((

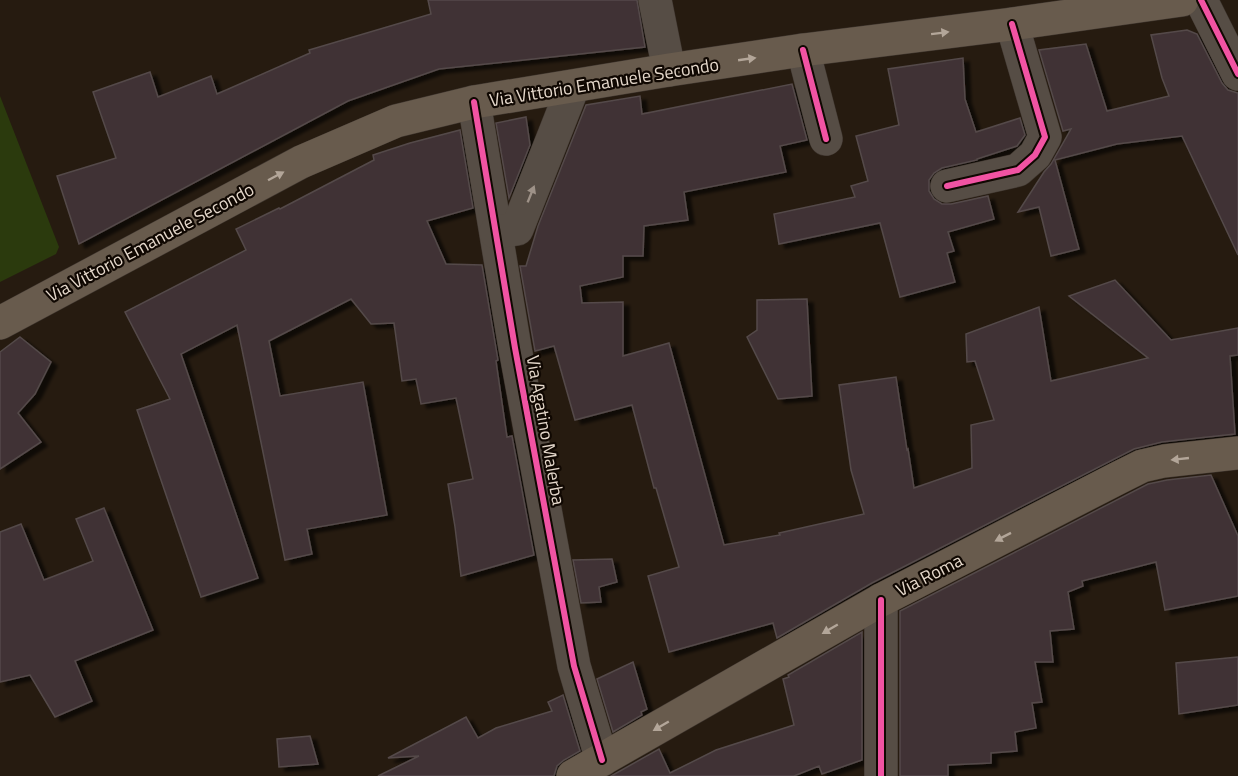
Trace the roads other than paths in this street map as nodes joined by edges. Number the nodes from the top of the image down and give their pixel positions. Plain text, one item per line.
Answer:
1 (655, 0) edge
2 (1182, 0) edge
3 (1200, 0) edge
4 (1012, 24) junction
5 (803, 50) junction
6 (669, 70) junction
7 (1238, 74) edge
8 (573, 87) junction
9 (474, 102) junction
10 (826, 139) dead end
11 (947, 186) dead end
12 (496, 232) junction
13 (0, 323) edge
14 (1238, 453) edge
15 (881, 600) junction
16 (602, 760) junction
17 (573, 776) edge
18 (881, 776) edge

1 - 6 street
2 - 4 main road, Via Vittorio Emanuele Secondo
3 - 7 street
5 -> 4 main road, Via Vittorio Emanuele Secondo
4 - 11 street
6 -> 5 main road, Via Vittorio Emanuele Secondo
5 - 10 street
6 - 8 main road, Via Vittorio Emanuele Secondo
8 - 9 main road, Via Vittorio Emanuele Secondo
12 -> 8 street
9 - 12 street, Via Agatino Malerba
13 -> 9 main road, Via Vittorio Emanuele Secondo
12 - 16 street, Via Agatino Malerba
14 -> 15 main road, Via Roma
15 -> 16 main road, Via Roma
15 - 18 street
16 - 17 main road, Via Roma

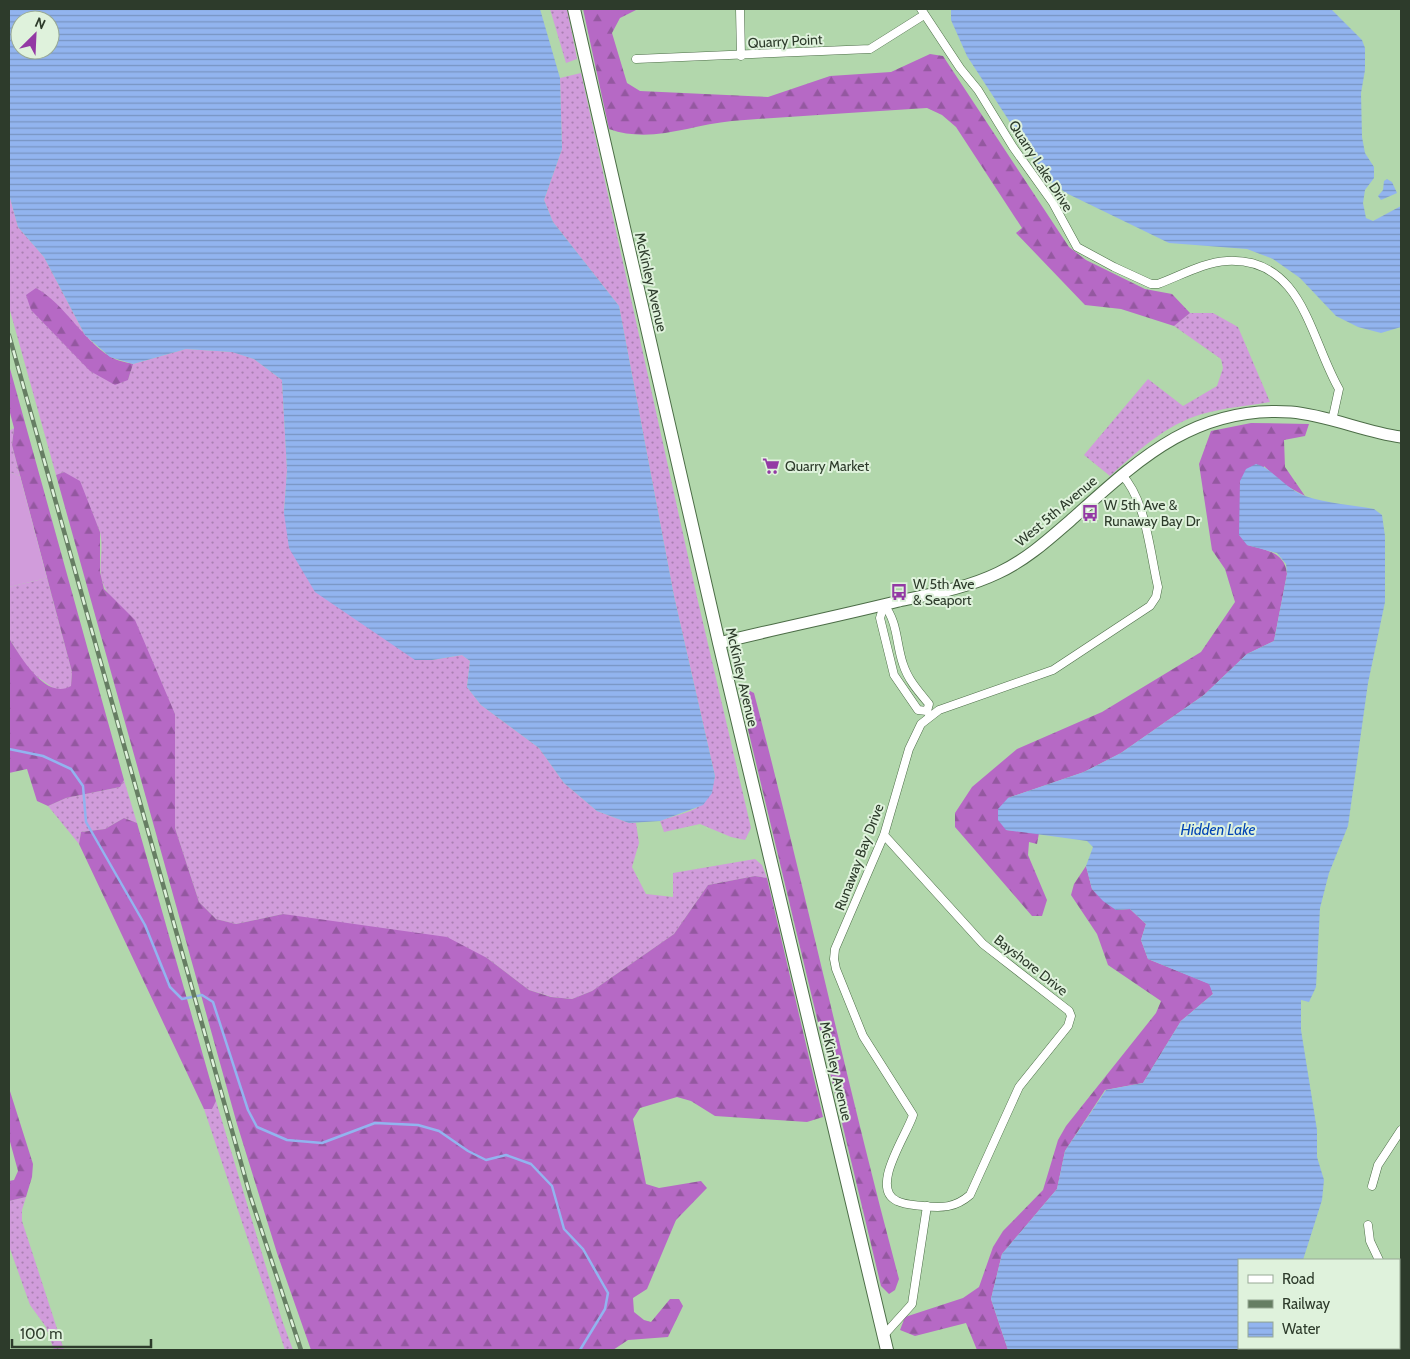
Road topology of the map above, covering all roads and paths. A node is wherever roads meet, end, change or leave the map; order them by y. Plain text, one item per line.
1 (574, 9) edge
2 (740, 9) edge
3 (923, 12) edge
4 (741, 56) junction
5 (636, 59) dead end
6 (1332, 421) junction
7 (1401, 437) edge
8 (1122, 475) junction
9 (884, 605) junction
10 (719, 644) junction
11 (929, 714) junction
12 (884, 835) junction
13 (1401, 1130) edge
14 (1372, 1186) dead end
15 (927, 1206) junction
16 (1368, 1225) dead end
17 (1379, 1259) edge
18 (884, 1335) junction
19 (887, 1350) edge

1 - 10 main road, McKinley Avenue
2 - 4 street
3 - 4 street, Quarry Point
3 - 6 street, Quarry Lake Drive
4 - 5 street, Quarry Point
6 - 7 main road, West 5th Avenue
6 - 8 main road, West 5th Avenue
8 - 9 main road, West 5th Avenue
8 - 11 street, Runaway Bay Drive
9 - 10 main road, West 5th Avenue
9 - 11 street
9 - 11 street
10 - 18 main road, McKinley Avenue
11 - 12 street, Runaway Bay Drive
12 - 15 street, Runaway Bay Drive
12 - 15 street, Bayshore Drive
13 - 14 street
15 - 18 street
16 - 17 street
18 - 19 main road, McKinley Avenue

))
((

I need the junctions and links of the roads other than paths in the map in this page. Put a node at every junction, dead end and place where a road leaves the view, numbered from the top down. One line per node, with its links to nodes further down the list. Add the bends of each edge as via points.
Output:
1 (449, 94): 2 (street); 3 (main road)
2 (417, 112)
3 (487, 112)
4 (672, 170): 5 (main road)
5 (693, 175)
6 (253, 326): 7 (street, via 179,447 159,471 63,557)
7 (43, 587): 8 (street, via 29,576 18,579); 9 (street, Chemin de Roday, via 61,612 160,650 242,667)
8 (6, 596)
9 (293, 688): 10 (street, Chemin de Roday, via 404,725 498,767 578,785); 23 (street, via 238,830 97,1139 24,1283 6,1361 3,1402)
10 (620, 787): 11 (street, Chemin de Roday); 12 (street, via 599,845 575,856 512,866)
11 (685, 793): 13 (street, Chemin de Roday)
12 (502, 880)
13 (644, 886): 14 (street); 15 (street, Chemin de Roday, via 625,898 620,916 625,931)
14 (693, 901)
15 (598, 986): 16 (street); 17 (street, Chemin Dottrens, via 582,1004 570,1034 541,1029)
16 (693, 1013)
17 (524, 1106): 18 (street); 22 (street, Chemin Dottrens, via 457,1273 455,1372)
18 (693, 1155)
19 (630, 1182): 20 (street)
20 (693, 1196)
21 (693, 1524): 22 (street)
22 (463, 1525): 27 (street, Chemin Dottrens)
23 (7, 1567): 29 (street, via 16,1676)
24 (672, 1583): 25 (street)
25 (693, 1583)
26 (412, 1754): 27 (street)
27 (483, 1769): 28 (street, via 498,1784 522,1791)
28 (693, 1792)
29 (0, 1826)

))
((

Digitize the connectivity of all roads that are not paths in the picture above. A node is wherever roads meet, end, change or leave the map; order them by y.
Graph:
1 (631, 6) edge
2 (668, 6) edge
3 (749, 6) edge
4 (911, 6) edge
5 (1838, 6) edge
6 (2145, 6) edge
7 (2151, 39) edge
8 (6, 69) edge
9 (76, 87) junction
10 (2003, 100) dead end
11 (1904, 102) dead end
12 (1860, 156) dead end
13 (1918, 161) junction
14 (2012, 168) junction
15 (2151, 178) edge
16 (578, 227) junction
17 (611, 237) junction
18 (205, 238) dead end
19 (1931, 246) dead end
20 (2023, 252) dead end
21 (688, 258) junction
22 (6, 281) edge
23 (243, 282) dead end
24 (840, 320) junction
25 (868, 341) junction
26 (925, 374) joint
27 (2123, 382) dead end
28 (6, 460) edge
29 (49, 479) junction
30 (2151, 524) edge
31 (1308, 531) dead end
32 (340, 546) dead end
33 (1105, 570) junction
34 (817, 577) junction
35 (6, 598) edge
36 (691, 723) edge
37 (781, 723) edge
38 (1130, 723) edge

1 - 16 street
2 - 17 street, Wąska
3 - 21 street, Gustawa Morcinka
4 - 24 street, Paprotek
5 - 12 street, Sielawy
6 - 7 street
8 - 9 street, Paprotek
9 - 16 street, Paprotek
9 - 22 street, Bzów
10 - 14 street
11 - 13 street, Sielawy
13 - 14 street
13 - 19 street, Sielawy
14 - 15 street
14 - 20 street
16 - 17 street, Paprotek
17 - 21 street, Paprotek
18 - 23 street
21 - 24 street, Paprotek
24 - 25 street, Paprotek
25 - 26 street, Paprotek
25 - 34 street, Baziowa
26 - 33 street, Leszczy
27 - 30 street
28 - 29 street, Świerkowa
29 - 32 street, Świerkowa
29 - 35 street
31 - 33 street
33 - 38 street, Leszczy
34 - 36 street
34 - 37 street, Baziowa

))

Across the data above, how many lines carry the word "other"? Only the number is needed.

2